Dataset entries
◇ ◇ ◇ ◇ ◇

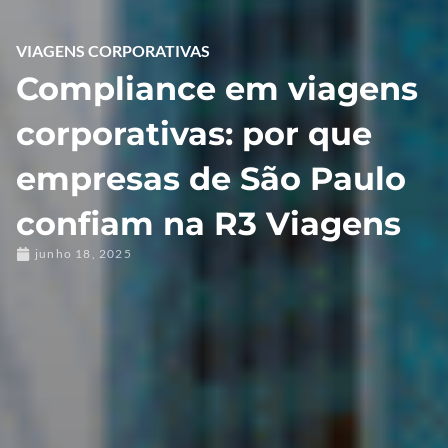
VIAGENS CORPORATIVAS
Compliance em viagens
corporativas: por que
empresas de São Paulo
confiam na R3 Viagens
junho 18, 2025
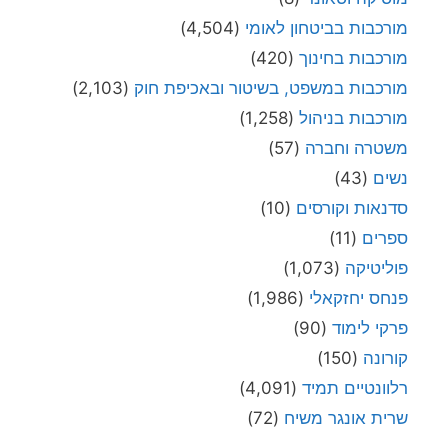
מורכבות בביטחון לאומי
(4,504)
מורכבות בחינוך
(420)
מורכבות במשפט, בשיטור ובאכיפת חוק
(2,103)
מורכבות בניהול
(1,258)
משטרה וחברה
(57)
נשים
(43)
סדנאות וקורסים
(10)
ספרים
(11)
פוליטיקה
(1,073)
פנחס יחזקאלי
(1,986)
פרקי לימוד
(90)
קורונה
(150)
רלוונטיים תמיד
(4,091)
שרית אונגר משיח
(72)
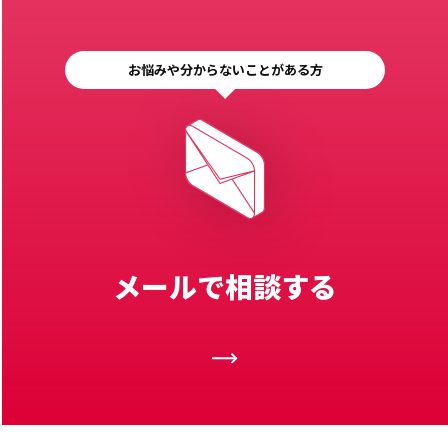
お悩みや分からないことがある方
メールで相談する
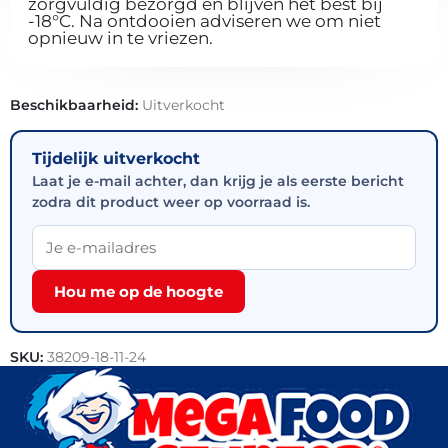
zorgvuldig bezorgd en blijven het best bij
-18°C. Na ontdooien adviseren we om niet
opnieuw in te vriezen.
Beschikbaarheid:
Uitverkocht
Tijdelijk uitverkocht
Laat je e-mail achter, dan krijg je als eerste bericht
zodra dit product weer op voorraad is.
Hou me op de hoogte
SKU:
38209-18-11-24
Categorieën:
Snacks
,
Pizza's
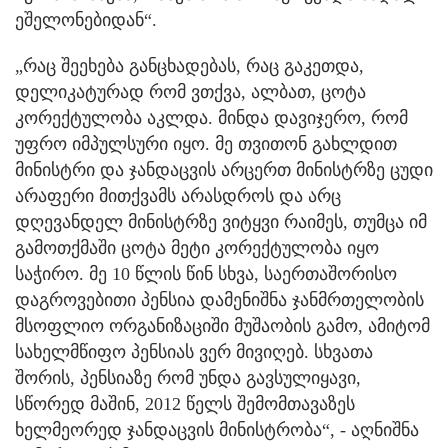
ეშელონებიდან“.
„რაც შეეხება განცხადებას, რაც გაკეთდა,
დელიკატურად რომ ვთქვა, ალბათ, ცოტა
კორექტულობა აკლდა. მინდა დავიჯერო, რომ
უფრო იმპულსური იყო. მე თვითონ გახლდით
მინისტრი და ჯანდაცვის არცერთ მინისტრზე ცუდი
არაფერი მითქვამს არასდროს და არც
დღევანდელ მინისტრზე ვიტყვი რაიმეს, თუმცა იმ
გამოთქმაში ცოტა მეტი კორექტულობა იყო
საჭირო. მე 10 წლის წინ სხვა, საერთაშორისო
დაგროვებითი პენსია დამენიშნა ჯანმრთელობის
მსოფლიო ორგანიზაციში მუშაობის გამო, ამიტომ
სახელმწიფო პენსიას ვერ მივიღებ. სხვათა
შორის, პენსიაზე რომ უნდა გავსულიყავი,
სწორედ მაშინ, 2012 წელს შემომთავაზეს
ხელმეორედ ჯანდაცვის მინისტრობა“, - აღნიშნა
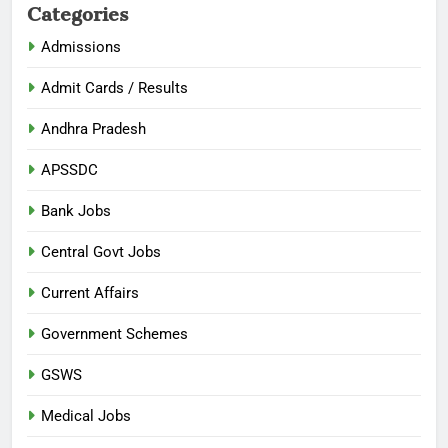
Categories
Admissions
Admit Cards / Results
Andhra Pradesh
APSSDC
Bank Jobs
Central Govt Jobs
Current Affairs
Government Schemes
GSWS
Medical Jobs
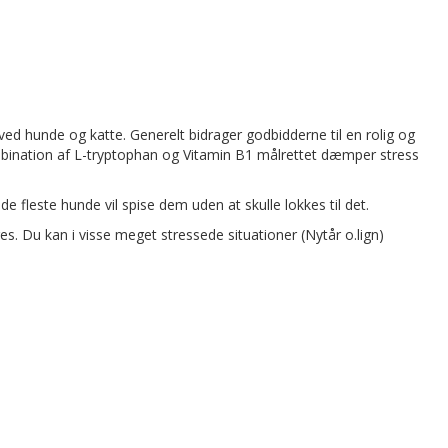
ved hunde og katte. Generelt b
idrager godbidderne til en rolig og
mbination
af
L-tryptophan og Vitamin B1
målrettet dæmper stress
e fleste hunde vil spise dem uden at skulle lokkes til det.
s. Du kan i visse meget stressede situationer (Nytår o.lign)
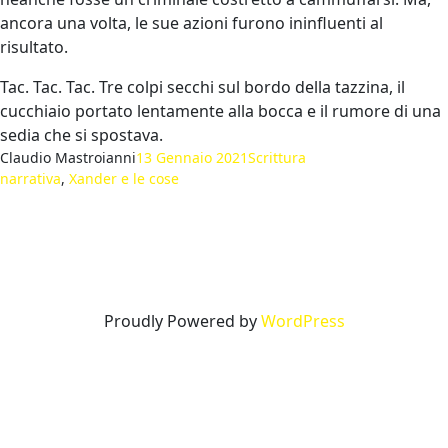
ancora una volta, le sue azioni furono ininfluenti al
risultato.
Tac. Tac. Tac. Tre colpi secchi sul bordo della tazzina, il
cucchiaio portato lentamente alla bocca e il rumore di una
sedia che si spostava.
Claudio Mastroianni
13 Gennaio 2021
Scrittura
narrativa
, 
Xander e le cose
Proudly Powered by
WordPress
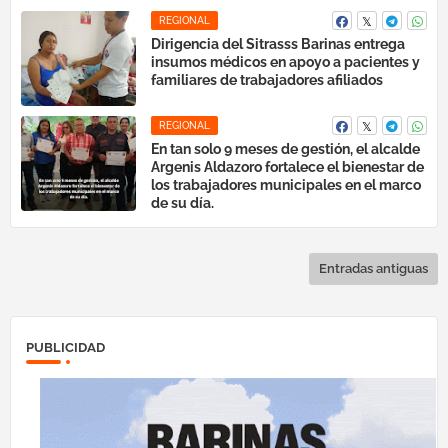
REGIONAL
Dirigencia del Sitrasss Barinas entrega
insumos médicos en apoyo a pacientes y
familiares de trabajadores afiliados
REGIONAL
En tan solo 9 meses de gestión, el alcalde
Argenis Aldazoro fortalece el bienestar de
los trabajadores municipales en el marco
de su día.
Entradas antiguas
PUBLICIDAD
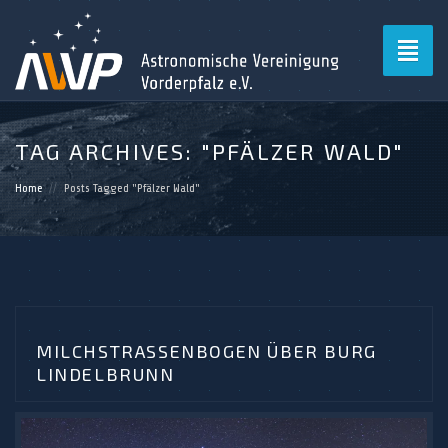
Toggl
naviga
TAG ARCHIVES:
"PFÄLZER WALD"
Home
Posts Tagged "Pfälzer Wald"
MILCHSTRASSENBOGEN ÜBER BURG L
INDELBRUNN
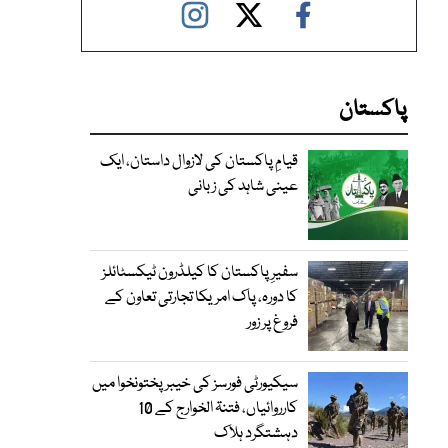
پاکستان
قیامِ پاکستان کی لازوال داستان، ایک
عینی شاہد کی زبانی
سفیرِ پاکستان کا کیلڈرون ٹیکسٹائلز
کا دورہ، پاک امریکا تجارتی تعاون کے
فروغ پر زور
سیکیورٹی فورسز کی خیبر پختونخوا میں
کارروائیاں، فتنۃ الخوارج کے 10
دہشتگرد ہلاک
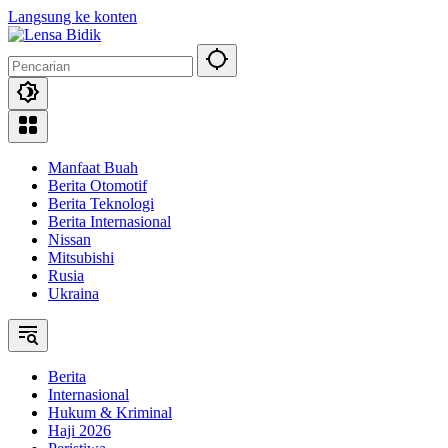
Langsung ke konten
Manfaat Buah
Berita Otomotif
Berita Teknologi
Berita Internasional
Nissan
Mitsubishi
Rusia
Ukraina
Berita
Internasional
Hukum & Kriminal
Haji 2026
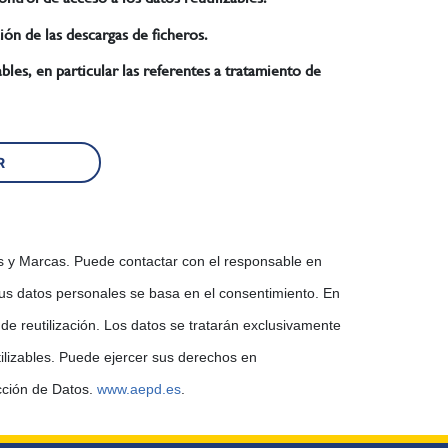
Consiento el registro de la dirección IP para la monitorización de las descargas de ficheros.
tes a tratamiento de
El responsable del tratamiento es la Oficina Española de Patentes y Marcas. Puede contactar con el responsable en
rolar y monitorizar el acceso a los ficheros de datos reutilizables. Puede ejercer sus derechos en
cción de Datos.
www.aepd.es
.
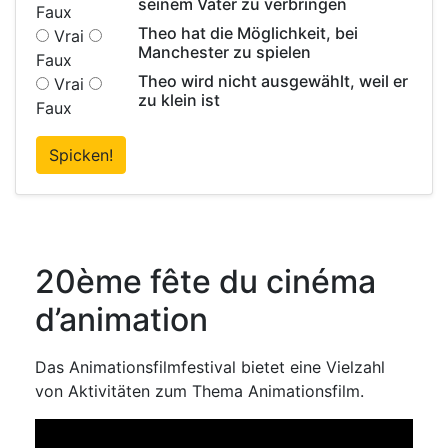
seinem Vater zu verbringen
Faux
Theo hat die Möglichkeit, bei
Vrai
Manchester zu spielen
Faux
Theo wird nicht ausgewählt, weil er
Vrai
zu klein ist
Faux
Spicken!
20ème fête du cinéma
d’animation
Das Animationsfilmfestival bietet eine Vielzahl
von Aktivitäten zum Thema Animationsfilm.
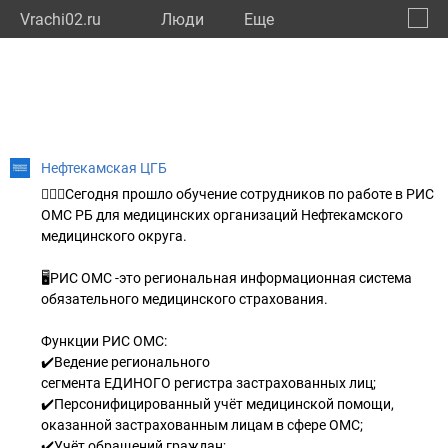
Vrachi02.ru
Люди
Eще
🔔
Респу
🔍
Нефтекамская ЦГБ
🧑🏻‍⚕️Сегодня прошло обучение сотрудников по работе в РИС
ОМС РБ для медицинских организаций Нефтекамского
медицинского округа.
🖥️РИС ОМС -это региональная информационная система
обязательного медицинского страхования.
Функции РИС ОМС:
✔️Ведение регионального
сегмента ЕДИНОГО регистра застрахованных лиц;
✔️Персонифицированный учёт медицинской помощи,
оказанной застрахованным лицам в сфере ОМС;
✔️Учёт обращений граждан;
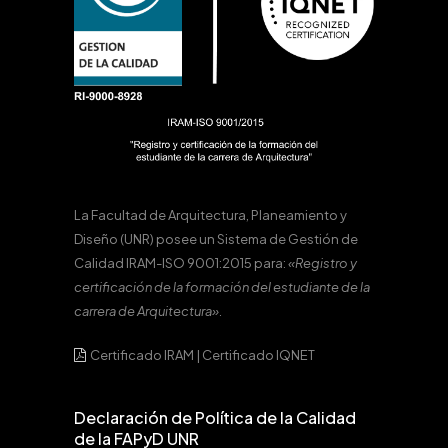
La Facultad de Arquitectura, Planeamiento y
Diseño (UNR) posee un Sistema de Gestión de
Calidad IRAM-ISO 9001:2015 para:
«Registro y
certificación de la formación del estudiante de la
carrera de Arquitectura».
Certificado IRAM
|
Certificado IQNET
Declaración de Política de la Calidad
de la FAPyD UNR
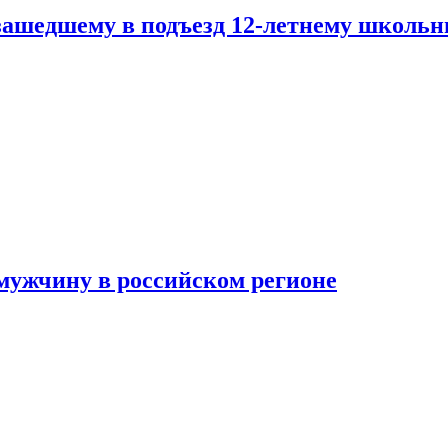
зашедшему в подъезд 12-летнему школьн
мужчину в российском регионе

◇ ◇ ◇ ◇ ◇

TASK DETAILS >>
Apart from its pictures, the data is to be repeated exactly.

ANSWER SPACE >>
VIAGENS CORPORATIVAS
Compliance em viagens
corporativas: por que
empresas de São Paulo
confiam na R3 Viagens
junho 18, 2025
מורכבות בביטחון לאומי
(4,504)
מורכבות בחינוך
(420)
מורכבות במשפט, בשיטור ובאכיפת חוק
(2,103)
מורכבות בניהול
(1,258)
משטרה וחברה
(57)
נשים
(43)
סדנאות וקורסים
(10)
ספרים
(11)
פוליטיקה
(1,073)
פנחס יחזקאלי
(1,986)
פרקי לימוד
(90)
קורונה
(150)
רלוונטיים תמיד
(4,091)
שרית אונגר משיח
(72)
お悩みや分からないことがある方
メールで相談する
zorgvuldig bezorgd en blijven het best bij
-18°C. Na ontdooien adviseren we om niet
opnieuw in te vriezen.
Beschikbaarheid:
Uitverkocht
Tijdelijk uitverkocht
Laat je e-mail achter, dan krijg je als eerste bericht
zodra dit product weer op voorraad is.
Hou me op de hoogte
SKU:
38209-18-11-24
Categorieën:
Snacks
,
Pizza's
ეშელონებიდან“.
„რაც შეეხება განცხადებას, რაც გაკეთდა,
დელიკატურად რომ ვთქვა, ალბათ, ცოტა
კორექტულობა აკლდა. მინდა დავიჯერო, რომ
უფრო იმპულსური იყო. მე თვითონ გახლდით
მინისტრი და ჯანდაცვის არცერთ მინისტრზე ცუდი
არაფერი მითქვამს არასდროს და არც
დღევანდელ მინისტრზე ვიტყვი რაიმეს, თუმცა იმ
გამოთქმაში ცოტა მეტი კორექტულობა იყო
საჭირო. მე 10 წლის წინ სხვა, საერთაშორისო
დაგროვებითი პენსია დამენიშნა ჯანმრთელობის
მსოფლიო ორგანიზაციში მუშაობის გამო, ამიტომ
სახელმწიფო პენსიას ვერ მივიღებ. სხვათა
შორის, პენსიაზე რომ უნდა გავსულიყავი,
სწორედ მაშინ, 2012 წელს შემომთავაზეს
ხელმეორედ ჯანდაცვის მინისტრობა“, - აღნიშნა
Categories
Admissions
Admit Cards / Results
Andhra Pradesh
APSSDC
Bank Jobs
Central Govt Jobs
Current Affairs
Government Schemes
GSWS
Medical Jobs
ved hunde og katte. Generelt b
idrager godbidderne til en rolig og
mbination
af
L-tryptophan og Vitamin B1
målrettet dæmper stress
e fleste hunde vil spise dem uden at skulle lokkes til det.
s. Du kan i visse meget stressede situationer (Nytår o.lign)
ancora una volta, le sue azioni furono ininfluenti al
risultato.
Tac. Tac. Tac. Tre colpi secchi sul bordo della tazzina, il
cucchiaio portato lentamente alla bocca e il rumore di una
sedia che si spostava.
Claudio Mastroianni
13 Gennaio 2021
Scrittura
narrativa
, 
Xander e le cose
Proudly Powered by
WordPress
REGIONAL
Dirigencia del Sitrasss Barinas entrega
insumos médicos en apoyo a pacientes y
familiares de trabajadores afiliados
REGIONAL
En tan solo 9 meses de gestión, el alcalde
Argenis Aldazoro fortalece el bienestar de
los trabajadores municipales en el marco
de su día.
Entradas antiguas
PUBLICIDAD
Toggl
naviga
TAG ARCHIVES:
"PFÄLZER WALD"
Home
Posts Tagged "Pfälzer Wald"
MILCHSTRASSENBOGEN ÜBER BURG L
INDELBRUNN
پاکستان
قیامِ پاکستان کی لازوال داستان، ایک
عینی شاہد کی زبانی
سفیرِ پاکستان کا کیلڈرون ٹیکسٹائلز
کا دورہ، پاک امریکا تجارتی تعاون کے
فروغ پر زور
سیکیورٹی فورسز کی خیبر پختونخوا میں
کارروائیاں، فتنۃ الخوارج کے 10
دہشتگرد ہلاک
Langsung ke konten
Manfaat Buah
Berita Otomotif
Berita Teknologi
Berita Internasional
Nissan
Mitsubishi
Rusia
Ukraina
Berita
Internasional
Hukum & Kriminal
Haji 2026
Consiento el registro de la dirección IP para la monitorización de las descargas de ficheros.
tes a tratamiento de
El responsable del tratamiento es la Oficina Española de Patentes y Marcas. Puede contactar con el responsable en
rolar y monitorizar el acceso a los ficheros de datos reutilizables. Puede ejercer sus derechos en
cción de Datos.
www.aepd.es
.
seinem Vater zu verbringen
Faux
Theo hat die Möglichkeit, bei
Vrai
Manchester zu spielen
Faux
Theo wird nicht ausgewählt, weil er
Vrai
zu klein ist
Faux
Spicken!
20ème fête du cinéma
d’animation
Das Animationsfilmfestival bietet eine Vielzahl
von Aktivitäten zum Thema Animationsfilm.
Vrachi02.ru
Люди
Eще
🔔
Респу
🔍
Нефтекамская ЦГБ
🧑🏻‍⚕️Сегодня прошло обучение сотрудников по работе в РИС
ОМС РБ для медицинских организаций Нефтекамского
медицинского округа.
🖥️РИС ОМС -это региональная информационная система
обязательного медицинского страхования.
Функции РИС ОМС:
✔️Ведение регионального
сегмента ЕДИНОГО регистра застрахованных лиц;
✔️Персонифицированный учёт медицинской помощи,
оказанной застрахованным лицам в сфере ОМС;
✔️Учёт обращений граждан;
La Facultad de Arquitectura, Planeamiento y
Diseño (UNR) posee un Sistema de Gestión de
Calidad IRAM-ISO 9001:2015 para:
«Registro y
certificación de la formación del estudiante de la
carrera de Arquitectura».
Certificado IRAM
|
Certificado IQNET
Declaración de Política de la Calidad
de la FAPyD UNR
зашедшему в подъезд 12-летнему школьн
мужчину в российском регионе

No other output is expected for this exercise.